Introduction: Harnessing regulatory immune populations in cell-based therapies for transplantation is a promising tolerance-promoting approach. Innate lymphoid cells (ILCs) are a recently discovered family of lymphocytes that lack antigen specificity and instead rapidly respond to tissue signals and orchestrate immune responses through cytokines to maintain homeostasis¹. Recent studies have revealed that a subset of murine group 2 ILCs are able to produce IL-10 (referred to as ILC2₁₀) and limit inflammation in mouse models of graft-versus-host disease (GVHD), islet transplant and ischemia reperfusion injury, providing evidence that these cells have tolerance-promoting functions in a wide variety of inflammatory contexts^2,3. In this study, we examine the cell therapy potential of human ILC2₁₀ to limit allogeneic T cell responses using a pre-clinical model of GVHD, and examined mechanism by which ILC2₁₀ inhibit pathogenic T cell responses.
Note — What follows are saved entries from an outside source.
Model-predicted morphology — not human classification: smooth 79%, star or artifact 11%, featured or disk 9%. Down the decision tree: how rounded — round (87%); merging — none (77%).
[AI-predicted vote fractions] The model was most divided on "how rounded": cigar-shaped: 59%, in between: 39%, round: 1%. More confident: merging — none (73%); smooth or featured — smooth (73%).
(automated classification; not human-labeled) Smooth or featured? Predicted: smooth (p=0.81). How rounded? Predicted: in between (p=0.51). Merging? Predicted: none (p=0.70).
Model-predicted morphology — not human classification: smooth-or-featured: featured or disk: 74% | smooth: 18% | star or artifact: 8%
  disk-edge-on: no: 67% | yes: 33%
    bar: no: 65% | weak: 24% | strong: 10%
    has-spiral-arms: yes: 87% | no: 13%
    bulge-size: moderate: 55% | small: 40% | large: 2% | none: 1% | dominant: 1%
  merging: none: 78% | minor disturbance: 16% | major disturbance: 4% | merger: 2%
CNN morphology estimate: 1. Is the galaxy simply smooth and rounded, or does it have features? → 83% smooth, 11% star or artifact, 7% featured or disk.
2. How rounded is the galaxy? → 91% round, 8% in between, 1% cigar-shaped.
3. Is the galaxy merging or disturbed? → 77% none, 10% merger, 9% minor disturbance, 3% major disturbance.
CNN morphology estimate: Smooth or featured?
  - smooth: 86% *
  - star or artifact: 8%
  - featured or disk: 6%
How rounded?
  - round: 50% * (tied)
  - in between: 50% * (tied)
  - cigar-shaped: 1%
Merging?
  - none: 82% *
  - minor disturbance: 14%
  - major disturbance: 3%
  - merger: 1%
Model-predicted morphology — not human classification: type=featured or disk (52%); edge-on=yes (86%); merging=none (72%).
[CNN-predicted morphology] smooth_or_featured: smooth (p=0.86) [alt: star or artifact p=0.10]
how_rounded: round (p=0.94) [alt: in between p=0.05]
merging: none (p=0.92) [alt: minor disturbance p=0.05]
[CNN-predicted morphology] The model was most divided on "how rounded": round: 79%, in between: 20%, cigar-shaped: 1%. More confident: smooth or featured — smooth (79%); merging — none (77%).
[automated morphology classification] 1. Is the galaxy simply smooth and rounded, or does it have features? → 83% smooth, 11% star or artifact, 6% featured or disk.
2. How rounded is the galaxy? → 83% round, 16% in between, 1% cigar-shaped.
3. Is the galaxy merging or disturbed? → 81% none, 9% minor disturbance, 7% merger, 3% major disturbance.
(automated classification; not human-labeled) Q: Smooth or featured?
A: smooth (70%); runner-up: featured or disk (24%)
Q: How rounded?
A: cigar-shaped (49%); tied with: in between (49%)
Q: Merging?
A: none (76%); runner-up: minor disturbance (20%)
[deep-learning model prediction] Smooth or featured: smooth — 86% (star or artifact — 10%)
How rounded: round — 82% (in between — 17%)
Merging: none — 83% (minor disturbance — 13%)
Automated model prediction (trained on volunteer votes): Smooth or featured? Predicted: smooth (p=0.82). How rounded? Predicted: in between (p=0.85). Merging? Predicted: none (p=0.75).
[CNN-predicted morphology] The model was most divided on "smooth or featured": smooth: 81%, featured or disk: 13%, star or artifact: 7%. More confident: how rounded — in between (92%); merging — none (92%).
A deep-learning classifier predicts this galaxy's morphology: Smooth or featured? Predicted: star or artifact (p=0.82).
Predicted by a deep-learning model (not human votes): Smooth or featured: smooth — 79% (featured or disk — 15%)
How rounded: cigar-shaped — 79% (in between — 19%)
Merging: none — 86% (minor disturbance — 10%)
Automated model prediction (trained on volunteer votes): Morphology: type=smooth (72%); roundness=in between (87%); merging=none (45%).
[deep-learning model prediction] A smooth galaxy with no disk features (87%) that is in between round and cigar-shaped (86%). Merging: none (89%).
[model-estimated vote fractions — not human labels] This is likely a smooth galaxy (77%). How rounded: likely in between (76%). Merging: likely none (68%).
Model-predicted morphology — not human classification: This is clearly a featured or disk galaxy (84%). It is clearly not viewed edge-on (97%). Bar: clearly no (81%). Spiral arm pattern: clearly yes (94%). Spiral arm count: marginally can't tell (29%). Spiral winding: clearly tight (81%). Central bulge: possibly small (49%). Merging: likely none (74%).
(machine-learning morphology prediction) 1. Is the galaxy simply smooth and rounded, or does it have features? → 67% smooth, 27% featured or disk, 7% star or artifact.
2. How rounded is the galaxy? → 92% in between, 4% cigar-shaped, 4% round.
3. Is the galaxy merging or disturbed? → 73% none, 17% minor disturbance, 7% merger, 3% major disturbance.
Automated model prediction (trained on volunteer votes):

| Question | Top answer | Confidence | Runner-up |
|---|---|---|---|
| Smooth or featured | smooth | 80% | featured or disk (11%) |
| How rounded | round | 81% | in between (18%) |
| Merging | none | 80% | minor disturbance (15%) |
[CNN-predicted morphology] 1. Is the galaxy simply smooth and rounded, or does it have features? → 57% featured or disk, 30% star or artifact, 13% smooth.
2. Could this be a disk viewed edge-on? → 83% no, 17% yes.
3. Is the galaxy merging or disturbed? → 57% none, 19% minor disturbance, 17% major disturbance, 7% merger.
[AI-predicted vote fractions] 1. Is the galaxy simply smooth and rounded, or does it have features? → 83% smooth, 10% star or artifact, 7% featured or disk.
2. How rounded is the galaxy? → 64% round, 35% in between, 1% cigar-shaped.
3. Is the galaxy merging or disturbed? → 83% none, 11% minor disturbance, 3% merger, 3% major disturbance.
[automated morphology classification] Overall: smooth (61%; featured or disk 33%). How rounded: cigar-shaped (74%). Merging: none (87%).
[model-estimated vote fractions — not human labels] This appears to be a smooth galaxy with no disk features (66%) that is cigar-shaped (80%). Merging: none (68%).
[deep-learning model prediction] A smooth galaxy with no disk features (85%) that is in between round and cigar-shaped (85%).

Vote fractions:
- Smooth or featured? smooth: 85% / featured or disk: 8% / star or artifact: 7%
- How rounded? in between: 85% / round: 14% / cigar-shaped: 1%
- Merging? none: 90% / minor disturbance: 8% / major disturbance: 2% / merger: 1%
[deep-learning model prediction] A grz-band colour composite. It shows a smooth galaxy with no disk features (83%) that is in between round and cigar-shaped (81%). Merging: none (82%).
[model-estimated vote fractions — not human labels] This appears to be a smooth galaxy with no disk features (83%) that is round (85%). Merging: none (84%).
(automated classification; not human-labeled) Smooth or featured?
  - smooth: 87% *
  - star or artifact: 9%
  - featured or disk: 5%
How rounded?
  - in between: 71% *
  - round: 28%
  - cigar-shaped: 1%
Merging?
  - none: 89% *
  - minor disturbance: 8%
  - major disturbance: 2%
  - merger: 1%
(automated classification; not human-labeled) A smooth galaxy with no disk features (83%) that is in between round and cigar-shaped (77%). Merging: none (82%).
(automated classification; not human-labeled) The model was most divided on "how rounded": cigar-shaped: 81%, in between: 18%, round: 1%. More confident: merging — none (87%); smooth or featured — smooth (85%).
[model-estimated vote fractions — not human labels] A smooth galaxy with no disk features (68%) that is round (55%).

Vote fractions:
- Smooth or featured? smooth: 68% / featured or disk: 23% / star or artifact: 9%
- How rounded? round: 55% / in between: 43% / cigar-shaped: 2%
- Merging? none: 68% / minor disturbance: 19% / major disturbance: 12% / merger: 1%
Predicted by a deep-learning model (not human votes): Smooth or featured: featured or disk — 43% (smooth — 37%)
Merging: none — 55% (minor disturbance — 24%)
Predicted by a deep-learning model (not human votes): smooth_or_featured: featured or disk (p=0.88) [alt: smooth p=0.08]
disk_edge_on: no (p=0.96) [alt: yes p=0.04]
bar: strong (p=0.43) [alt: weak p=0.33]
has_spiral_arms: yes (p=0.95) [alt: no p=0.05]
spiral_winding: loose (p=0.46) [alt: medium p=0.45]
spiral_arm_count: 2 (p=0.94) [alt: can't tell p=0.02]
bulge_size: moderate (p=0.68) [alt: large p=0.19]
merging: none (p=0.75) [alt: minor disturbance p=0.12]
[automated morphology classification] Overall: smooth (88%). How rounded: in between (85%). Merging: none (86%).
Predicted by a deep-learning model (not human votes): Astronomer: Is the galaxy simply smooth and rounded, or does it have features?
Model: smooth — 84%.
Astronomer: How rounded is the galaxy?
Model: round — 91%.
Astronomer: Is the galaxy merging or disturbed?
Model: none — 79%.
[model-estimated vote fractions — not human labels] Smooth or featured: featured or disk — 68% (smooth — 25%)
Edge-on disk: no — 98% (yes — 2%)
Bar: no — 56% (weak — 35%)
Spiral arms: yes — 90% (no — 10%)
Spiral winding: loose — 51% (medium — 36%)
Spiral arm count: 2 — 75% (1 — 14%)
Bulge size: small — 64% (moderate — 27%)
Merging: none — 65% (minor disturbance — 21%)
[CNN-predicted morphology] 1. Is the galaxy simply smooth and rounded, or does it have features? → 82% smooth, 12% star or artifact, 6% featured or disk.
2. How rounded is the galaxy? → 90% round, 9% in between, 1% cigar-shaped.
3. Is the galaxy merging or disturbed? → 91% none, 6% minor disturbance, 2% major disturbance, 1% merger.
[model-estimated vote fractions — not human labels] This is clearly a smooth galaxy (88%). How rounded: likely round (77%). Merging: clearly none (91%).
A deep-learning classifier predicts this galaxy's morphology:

Methods: We developed methods to isolate and expand human ILC2s and ILC3s from blood in a manner that maintains expression of signature cytokines and transcription factors. Single cell RNAseq and flow cytometric analysis revealed ILC2s expanded using our approach expressed high levels of the regulatory cytokine IL-10, consistent with ILC2₁₀ identity. Ability to suppress allogeneic T cell responses was evaluated in a xenogeneic GVHD model, in which NOD-scid IL2Rγ^null (NSG) mice are given human PBMCs that cause multi-organ tissue pathology. Effects of a single infusion of expanded allo-ILC2₁₀ at the time of PBMC transfer or following xenogeneic GVHD onset was evaluated. Ability to regulate T cells in vivo and in vitro were assessed using flow cytometry, and secreted cytokines measured using cytometric bead array. Role of various secreted factors in ILC2₁₀-mediated regulation of T cells was evaluated in co-cultures assays where T cells were activated and cultured with allogeneic ILC2₁₀ in the presence or absence of neutralization antibodies.
Results: We show a single infusion of ex vivo expanded ILC2₁₀ decreases the severity of xenogeneic GVHD and prolongs survival of NSG mice. This infusion of ILC2₁₀ limited allogenic T cell proliferation and tissue infiltration while also reducing proportions of IFN-γ producing CD4+ T helper 1 cells and cytotoxic CD8+ T cells in vivo. In vitro co-cultures revealed direct ability of ILC2₁₀ to suppress CD4+ and CD8+ IFN-γ production. Neutralizing experiments demonstrate ILC2₁₀ regulation of T cells involves both IL-10 and IL-4.
Conclusion: Collectively, our findings support that human ILC2₁₀ may have applications in adoptive cell-based therapies for transplantation and demonstrate direct ability to suppress allogeneic T cell responses both in vitro and in vivo.